One final reason for the Pacers to possibly trade a second round pick would be to shed some salary. While the blue and gold don’t have any negative-value contracts on the books, trading a more expensive player for a cheaper one that provides similar production might make sense for them given their salary cap situation. Typically, a swap like that requires a small asset to accomplish. Shedding some salary shouldn’t be off the table for the Pacers’ front office, though it may be a lesser goal for a team with aspirations of contending.

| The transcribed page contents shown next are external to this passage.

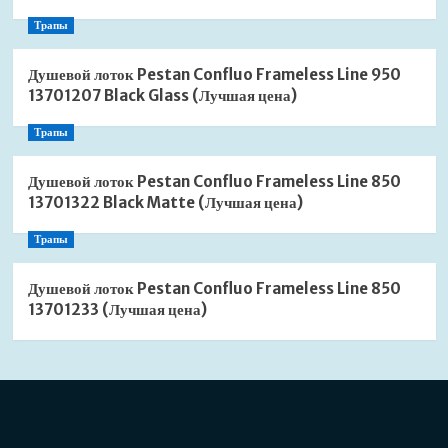
Трапы
Душевой лоток Pestan Confluo Frameless Line 950
13701207 Black Glass (Лучшая цена)
Трапы
Душевой лоток Pestan Confluo Frameless Line 850
13701322 Black Matte (Лучшая цена)
Трапы
Душевой лоток Pestan Confluo Frameless Line 850
13701233 (Лучшая цена)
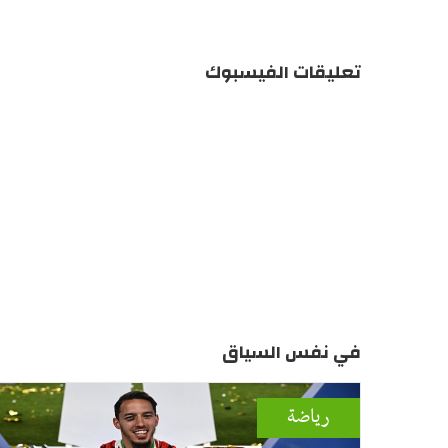
تعليقات الفيسبوك
في نفس السياق
رياضة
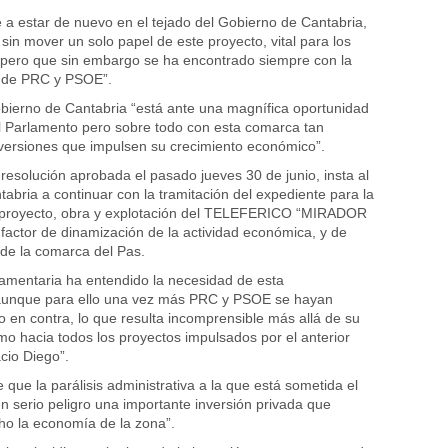
e a estar de nuevo en el tejado del Gobierno de Cantabria,
sin mover un solo papel de este proyecto, vital para los
 pero que sin embargo se ha encontrado siempre con la
n de PRC y PSOE”.
bierno de Cantabria “está ante una magnífica oportunidad
l Parlamento pero sobre todo con esta comarca tan
versiones que impulsen su crecimiento económico”.
resolución aprobada el pasado jueves 30 de junio, insta al
abria a continuar con la tramitación del expediente para la
l proyecto, obra y explotación del TELEFERICO “MIRADOR
actor de dinamización de la actividad económica, y de
 de la comarca del Pas.
amentaria ha entendido la necesidad de esta
, aunque para ello una vez más PRC y PSOE se hayan
o en contra, lo que resulta incomprensible más allá de su
smo hacia todos los proyectos impulsados por el anterior
cio Diego”.
 que la parálisis administrativa a la que está sometida el
n serio peligro una importante inversión privada que
ho la economía de la zona”.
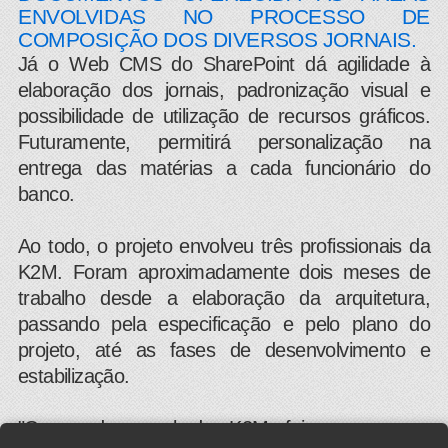
ENVOLVIDAS NO PROCESSO DE
COMPOSIÇÃO DOS DIVERSOS JORNAIS.
Já o Web CMS do SharePoint dá agilidade à
elaboração dos jornais, padronização visual e
possibilidade de utilização de recursos gráficos.
Futuramente, permitirá personalização na
entrega das matérias a cada funcionário do
banco.
Ao todo, o projeto envolveu três profissionais da
K2M. Foram aproximadamente dois meses de
trabalho desde a elaboração da arquitetura,
passando pela especificação e pelo plano do
projeto, até as fases de desenvolvimento e
estabilização.
"O grande papel da K2M foi repassar as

Another consideration for Indiana on draft night has to be fit, and more specifically, how a player’s skills and natural position fits the Pacers’ long-term plans. Overemphasizing fit is a bad way to draft — typically, it is smart for teams to pick the best player on the board. But the Pacers already have numerous young centers under contract, so picking a big man like Jones or Alperen Şengün would be ill-advised.
Additionally, both JaKarr Sampson and Doug McDermott are free agents this offseason, so it is entirely possible that the blue and gold have a bigger immediate need at forward than other positions this summer. That said, it would be short-sighted to pick a forward for that reason alone. If the Pacers’ decision makers have two players ranked similarly on their draft board, fit and positional need should come into play mostly as tiebreakers. It has to, given their uneven roster construction.
The 2021 NBA Draft features a combination of older, more experienced players and younger players that will take more time to develop. The Pacers might have to decide, wherever they end up picking, which of those options is more appealing at this point in time. There may not be a wrong answer, but with both options on the table, and numerous other factors at play, the Pacers will need to identify their goals before the draft starts.
That might be the theme for the Pacers this year — goals. Given that the team has various reasons to trade, some positions of need, and a solid crop of prospects to chose from, the 2021 NBA Draft is shaping up to be a fascinating one for the blue and gold. With so many options, and many beneficial strategies, the Pacers will need to identify their goals to have a successful night. As a team in need of some changes, though, Indiana needs nail draft night so that they can get off to a strong start in the (second) Rick Carlisle era.